Pur dimostrando grande fiducia nei diplomatici “di casa”, come certifica il consistente numero di cardinali creati “pescando” nella categoria, Francesco verrà ricordato probabilmente come il Papa meno diplomatico della contemporaneità. Le ultime scintille con Israele ne sono solo l’ultima prova ed arrivano dopo le tensioni provocate in questi tre anni con l’Ucraina per diverse dichiarazioni sul conflitto con la Russia.
Nonostante la scomoda posizione “pacifista” sulla guerra iniziata il 24 febbraio 2022, anche i rapporti con Mosca non sono più idilliaci per via della definizione di «chierichetto di Putin» affibbiata al patriarca ortodosso Kirill in un’intervista forse troppo sincera e che scontentò i governi occidentali per il riferimento all’«abbaiare della Nato alle porte della Russia». Il Papa sudamericano, tuttavia, non sembra preoccuparsi troppo delle reazioni provocate dalle sue parole in libertà e va avanti su quelle che ritiene essere le priorità nell’agenda del suo pontificato. A questo proposito, l’udienza al Corpo Diplomatico accreditato per gli auguri di inizio anno rappresenta il tradizionale appuntamento per presentare le linee guida della politica estera della Santa Sede. È interessante notare come, proprio in quest’occasione, Francesco abbia per la prima volta menzionato l’attentato al presidente eletto Donald Trump come frutto del clima d’odio, sei mesi dopo i fatti di Butler. Nel suo discorso agli ambasciatori presso la Santa Sede, Bergoglio ha ricordato anche l’attentato al premier slovacco Robert Fico, alleato di Viktor Orban nell’Ue e come lui favorevole ad un dialogo con Putin sulla crisi ucraina. Il Papa ha citato anche i recenti «esecrabili atti di terrore» a Magdeburgo in Germania e a New Orleans negli Stati Uniti.

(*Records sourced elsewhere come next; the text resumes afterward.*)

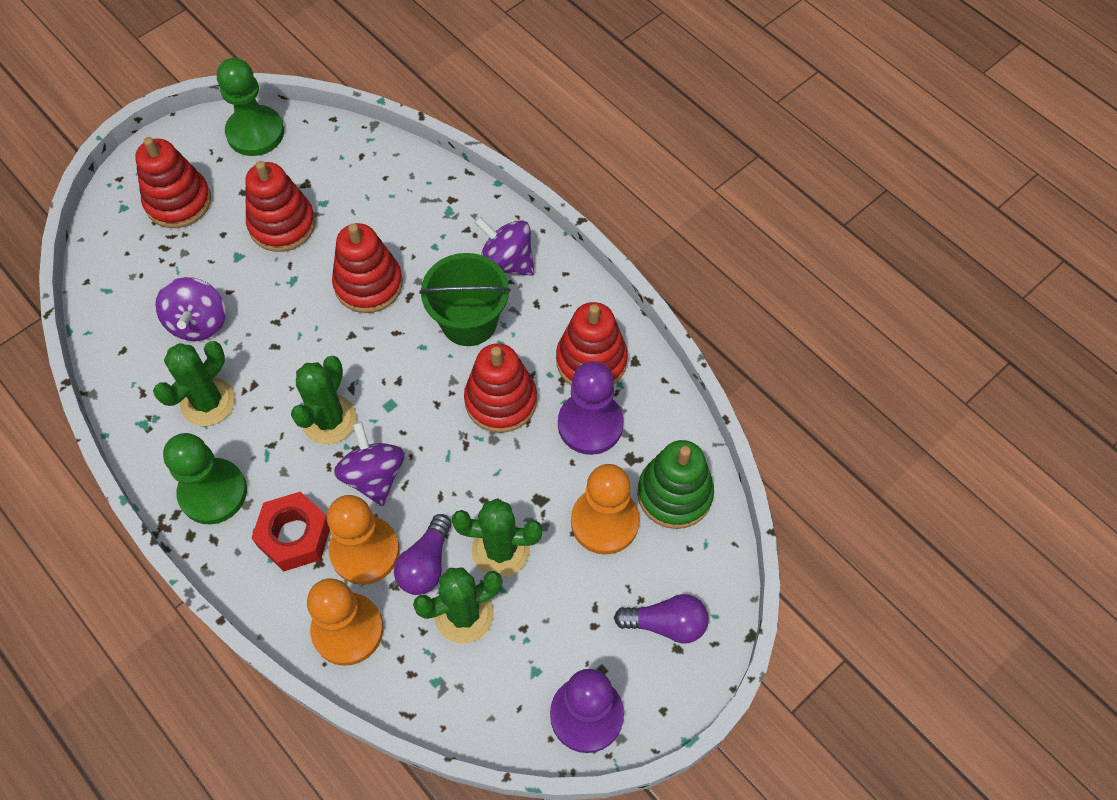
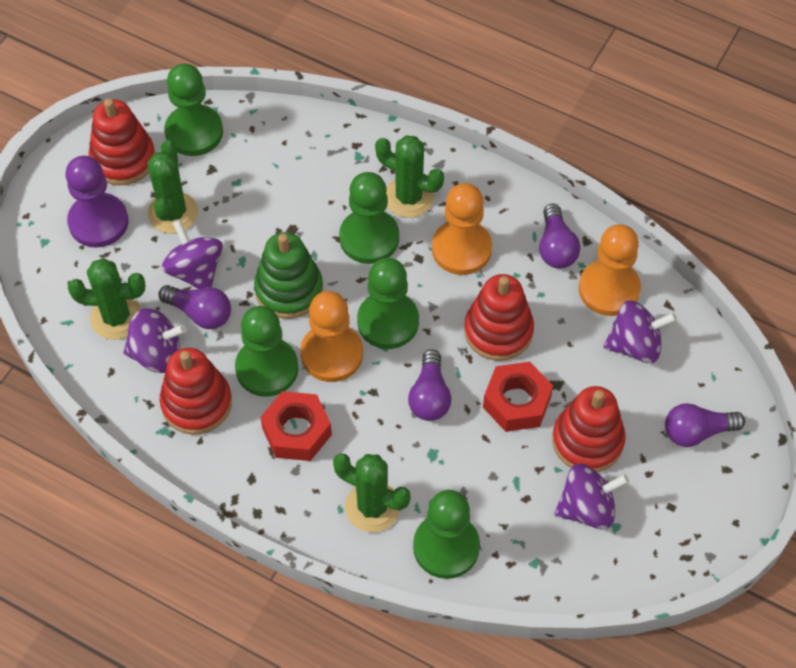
green bucket: [419,253,511,346] = 1 -> none = 0
green pawn: [163,433,247,524] [217,58,284,156] = 2 -> [164,64,223,156] [235,306,298,397] [339,172,399,264] [357,258,419,349] [413,490,480,579] = 5
purple light bulb: [394,514,452,595] [614,594,709,643] = 2 -> [159,285,231,329] [408,350,451,421] [539,204,580,268] [665,403,745,447] = 4
purple pawn: [550,669,624,753] [558,361,624,455] = 2 -> [65,156,128,248] = 1
purple spinning top: [155,277,226,341] [334,422,405,506] [474,217,534,276] = 3 -> [123,308,186,373] [162,219,223,289] [555,464,629,530] [604,300,677,363] = 4
red nut: [252,492,330,571] = 1 -> [260,391,332,461] [483,362,553,432] = 2
red stacking toy: [135,137,211,228] [245,161,316,252] [332,223,403,313] [464,343,537,433] [556,302,628,385] = 5 -> [89,99,155,185] [159,348,232,435] [464,274,534,361] [552,386,626,472] = 4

Queste menzioni sono in qualche modo significative se si tiene conto dell’apparente minimizzazione della gravità di questi quattro episodi a cui abbiamo assistito in questi mesi tra governanti e media. Il Pontefice, invece, ne ha parlato nel contesto più importante per le relazioni internazionali della Santa Sede e lo ha fatto non per ridimensionarli a gesti causati da malati psichiatrici, ma per evidenziarne la non estemporaneità e dunque la pericolosità. Bergoglismo e trumpismo rimarranno due corpi estranei anche con l’avvio della nuova amministrazione, ma Francesco dimostra ancora una volta di “ballare da solo” rispetto al grosso e sempre più omologato corpaccione progressista.

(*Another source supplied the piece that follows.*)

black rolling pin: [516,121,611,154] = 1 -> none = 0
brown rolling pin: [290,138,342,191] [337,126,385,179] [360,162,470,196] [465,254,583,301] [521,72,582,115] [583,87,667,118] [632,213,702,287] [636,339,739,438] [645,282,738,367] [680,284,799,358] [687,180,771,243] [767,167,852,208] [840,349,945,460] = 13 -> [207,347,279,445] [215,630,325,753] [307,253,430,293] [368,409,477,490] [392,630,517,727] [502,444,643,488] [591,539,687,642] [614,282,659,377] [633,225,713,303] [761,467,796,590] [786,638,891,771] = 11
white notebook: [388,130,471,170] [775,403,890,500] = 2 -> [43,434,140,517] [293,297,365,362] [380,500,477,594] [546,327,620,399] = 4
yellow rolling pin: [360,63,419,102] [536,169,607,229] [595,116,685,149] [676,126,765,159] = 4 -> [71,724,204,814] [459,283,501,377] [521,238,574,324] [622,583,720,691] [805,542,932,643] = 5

Nel 2025 è probabile che chi si è abituato ad applaudire il Papa in questi anni per le sue presunte aperture sulla dottrina e sulla morale, vedrà crescere l’imbarazzo per le posizioni papali più scomode: non solo la richiesta di dialogo per arrivare alla pace nel conflitto russo-ucraino, ma anche la condanna della cancel culture che «non tollera differenze e si concentra sui diritti degli individui, trascurando i doveri nei riguardi degli altri, in particolare dei più deboli e fragili» e il rifiuto della «colonizzazione ideologica che, secondo programmi studiati a tavolino, tenta di sradicare le tradizioni, la storia e i legami religiosi dei popoli». Concetti che Bergoglio ha voluto ribadire al Corpo Diplomatico accreditato e che rimarranno in cima all’agenda del suo pontificato anche quest’anno.